Slice The Water by PP Wong
Born on the lush island nation of Mahana, Fred lives under the tyrannical rule of a book-burning king. Mahanians are controlled by a military dictatorship, threatened with forced starvation, and people with disabilities are exiled. After Fred’s father disappears, he joins an underground movement and becomes an unwitting global icon for Mahanian freedom. Recruited by an organization that seems sympathetic, Fred relocates to a seemingly peaceful foreign nation—only to face a new, stranger struggle shaped by social media and technology.
A dystopian thriller, speculative fiction, and coming-of-age story, Slice the Water thrums with biting staccato-like prose as Fred unpeels layers of truth, exposing the optics of altruism and the illusion of choice.
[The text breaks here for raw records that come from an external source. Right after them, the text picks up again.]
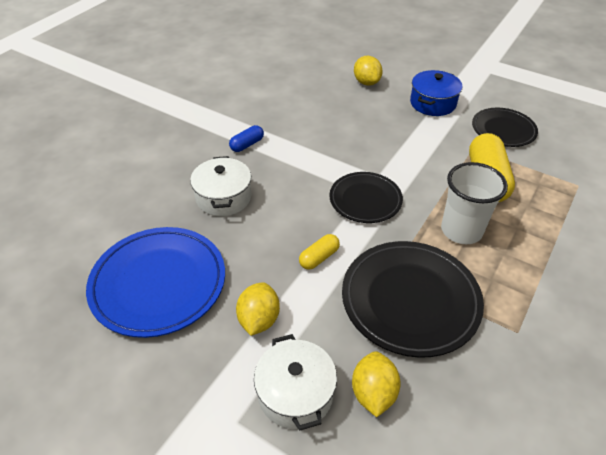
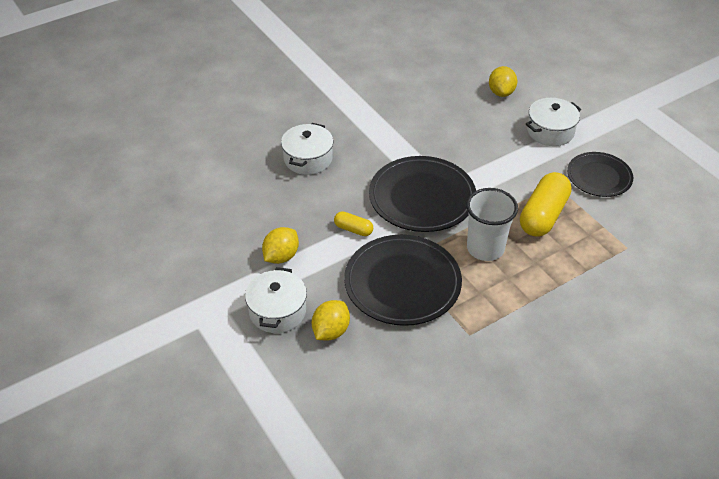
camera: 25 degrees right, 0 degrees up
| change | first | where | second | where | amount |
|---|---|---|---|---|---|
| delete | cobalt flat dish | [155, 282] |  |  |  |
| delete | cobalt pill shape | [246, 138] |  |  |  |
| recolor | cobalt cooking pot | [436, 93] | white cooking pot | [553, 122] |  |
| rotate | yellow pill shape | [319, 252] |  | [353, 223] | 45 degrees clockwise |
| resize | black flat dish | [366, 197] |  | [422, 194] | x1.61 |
Wong unpacks the amplifying impacts of technology, addiction, and complacency.

The Cure for Drowning by Loghan Paylor *Shortlisted
Born Kathleen to an immigrant Irish farming family in southern Ontario, Kit McNair has been a troublesome changeling since, at ten, they fell through river ice and drowned—only to be revived by their mother’s Celtic magic. A daredevil in boy’s clothes, Kit longs to escape farm life. When Rebekah Kromer, an elegant doctor’s daughter, arrives in April 1939, she knows exactly who 19-year-old Kit is. Soon she, Kit, and Kit’s brother Landon are drawn into a love triangle that will tear families apart and send each on separate paths to war.
Told in the vivid voices of Kit and Rebekah, The Cure for Drowning is a powerfully engrossing novel that imagines a history truer than true.

The Hunger We Pass Down by Jen Sookfong Lee
Single mother Alice Chow is drowning. With a booming online business, a resentful teenage daughter, a screen-obsessed son, and a secret boyfriend, she can never get everything done. So when she wakes to find chores mysteriously completed, Alice feels relief—until the strange pattern continues and unease sets in.
The extra time lets her connect with her children and her hard-edged mother, who begins sharing shocking family history, starting with her great-grandmother’s imprisonment as a comfort woman in Hong Kong during WWII. But the family’s demons—real and subconscious—are about to become impossible to ignore.
Set against contemporary Vancouver, The Hunger We Pass Down is a devastating, horror-tinged novel about intergenerational trauma and what it takes to break the cycle.